(Goal) Present the lines below as a numbered list, leaving out any blank ones.

* START Record set *

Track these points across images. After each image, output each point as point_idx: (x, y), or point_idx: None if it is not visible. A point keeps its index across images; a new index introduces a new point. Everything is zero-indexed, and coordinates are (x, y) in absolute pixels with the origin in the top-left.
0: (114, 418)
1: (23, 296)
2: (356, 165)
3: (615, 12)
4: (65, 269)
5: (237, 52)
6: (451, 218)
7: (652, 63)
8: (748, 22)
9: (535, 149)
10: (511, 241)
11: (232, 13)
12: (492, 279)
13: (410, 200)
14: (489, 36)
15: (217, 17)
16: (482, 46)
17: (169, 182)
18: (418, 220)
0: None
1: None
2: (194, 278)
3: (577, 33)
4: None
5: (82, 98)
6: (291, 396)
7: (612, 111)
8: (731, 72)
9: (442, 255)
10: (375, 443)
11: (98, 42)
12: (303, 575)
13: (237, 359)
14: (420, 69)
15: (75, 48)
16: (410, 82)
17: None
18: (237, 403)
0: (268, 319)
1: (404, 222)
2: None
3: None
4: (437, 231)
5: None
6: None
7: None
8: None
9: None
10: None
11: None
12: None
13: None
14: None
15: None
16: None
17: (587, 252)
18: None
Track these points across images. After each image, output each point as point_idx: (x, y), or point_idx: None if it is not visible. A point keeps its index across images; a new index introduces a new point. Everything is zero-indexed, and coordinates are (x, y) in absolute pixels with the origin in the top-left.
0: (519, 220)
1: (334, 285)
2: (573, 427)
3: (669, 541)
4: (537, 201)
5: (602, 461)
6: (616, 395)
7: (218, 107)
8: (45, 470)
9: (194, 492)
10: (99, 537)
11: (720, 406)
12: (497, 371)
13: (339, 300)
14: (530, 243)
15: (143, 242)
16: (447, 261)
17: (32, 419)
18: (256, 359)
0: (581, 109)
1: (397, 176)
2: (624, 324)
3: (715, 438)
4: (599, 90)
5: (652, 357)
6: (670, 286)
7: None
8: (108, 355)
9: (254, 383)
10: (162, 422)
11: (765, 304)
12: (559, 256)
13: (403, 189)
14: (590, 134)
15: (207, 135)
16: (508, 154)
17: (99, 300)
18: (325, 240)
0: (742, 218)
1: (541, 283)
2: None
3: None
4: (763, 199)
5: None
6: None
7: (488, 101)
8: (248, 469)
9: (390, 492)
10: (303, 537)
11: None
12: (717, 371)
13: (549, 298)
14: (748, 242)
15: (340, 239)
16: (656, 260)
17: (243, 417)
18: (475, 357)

* END Record set *

(Output for this exercise)
1. Track these points across images. After each image, output each point as point_idx: (x, y), or point_idx: None if it is not visible. A point keeps its index across images; a new index introduces a new point. Everything is zero-indexed, and coordinates are (x, y) in absolute pixels with the origin in the top-left.
2. 0: (114, 418)
3. 1: (23, 296)
4. 2: (356, 165)
5. 3: (615, 12)
6. 4: (65, 269)
7. 5: (237, 52)
8. 6: (451, 218)
9. 7: (652, 63)
10. 8: (748, 22)
11. 9: (535, 149)
12. 10: (511, 241)
13. 11: (232, 13)
14. 12: (492, 279)
15. 13: (410, 200)
16. 14: (489, 36)
17. 15: (217, 17)
18. 16: (482, 46)
19. 17: (169, 182)
20. 18: (418, 220)
21. 0: None
22. 1: None
23. 2: (194, 278)
24. 3: (577, 33)
25. 4: None
26. 5: (82, 98)
27. 6: (291, 396)
28. 7: (612, 111)
29. 8: (731, 72)
30. 9: (442, 255)
31. 10: (375, 443)
32. 11: (98, 42)
33. 12: (303, 575)
34. 13: (237, 359)
35. 14: (420, 69)
36. 15: (75, 48)
37. 16: (410, 82)
38. 17: None
39. 18: (237, 403)
40. 0: (268, 319)
41. 1: (404, 222)
42. 2: None
43. 3: None
44. 4: (437, 231)
45. 5: None
46. 6: None
47. 7: None
48. 8: None
49. 9: None
50. 10: None
51. 11: None
52. 12: None
53. 13: None
54. 14: None
55. 15: None
56. 16: None
57. 17: (587, 252)
58. 18: None
59. Track these points across images. After each image, output each point as point_idx: (x, y), or point_idx: None if it is not visible. A point keeps its index across images; a new index introduces a new point. Everything is zero-indexed, and coordinates are (x, y) in absolute pixels with the origin in the top-left.
60. 0: (519, 220)
61. 1: (334, 285)
62. 2: (573, 427)
63. 3: (669, 541)
64. 4: (537, 201)
65. 5: (602, 461)
66. 6: (616, 395)
67. 7: (218, 107)
68. 8: (45, 470)
69. 9: (194, 492)
70. 10: (99, 537)
71. 11: (720, 406)
72. 12: (497, 371)
73. 13: (339, 300)
74. 14: (530, 243)
75. 15: (143, 242)
76. 16: (447, 261)
77. 17: (32, 419)
78. 18: (256, 359)
79. 0: (581, 109)
80. 1: (397, 176)
81. 2: (624, 324)
82. 3: (715, 438)
83. 4: (599, 90)
84. 5: (652, 357)
85. 6: (670, 286)
86. 7: None
87. 8: (108, 355)
88. 9: (254, 383)
89. 10: (162, 422)
90. 11: (765, 304)
91. 12: (559, 256)
92. 13: (403, 189)
93. 14: (590, 134)
94. 15: (207, 135)
95. 16: (508, 154)
96. 17: (99, 300)
97. 18: (325, 240)
98. 0: (742, 218)
99. 1: (541, 283)
100. 2: None
101. 3: None
102. 4: (763, 199)
103. 5: None
104. 6: None
105. 7: (488, 101)
106. 8: (248, 469)
107. 9: (390, 492)
108. 10: (303, 537)
109. 11: None
110. 12: (717, 371)
111. 13: (549, 298)
112. 14: (748, 242)
113. 15: (340, 239)
114. 16: (656, 260)
115. 17: (243, 417)
116. 18: (475, 357)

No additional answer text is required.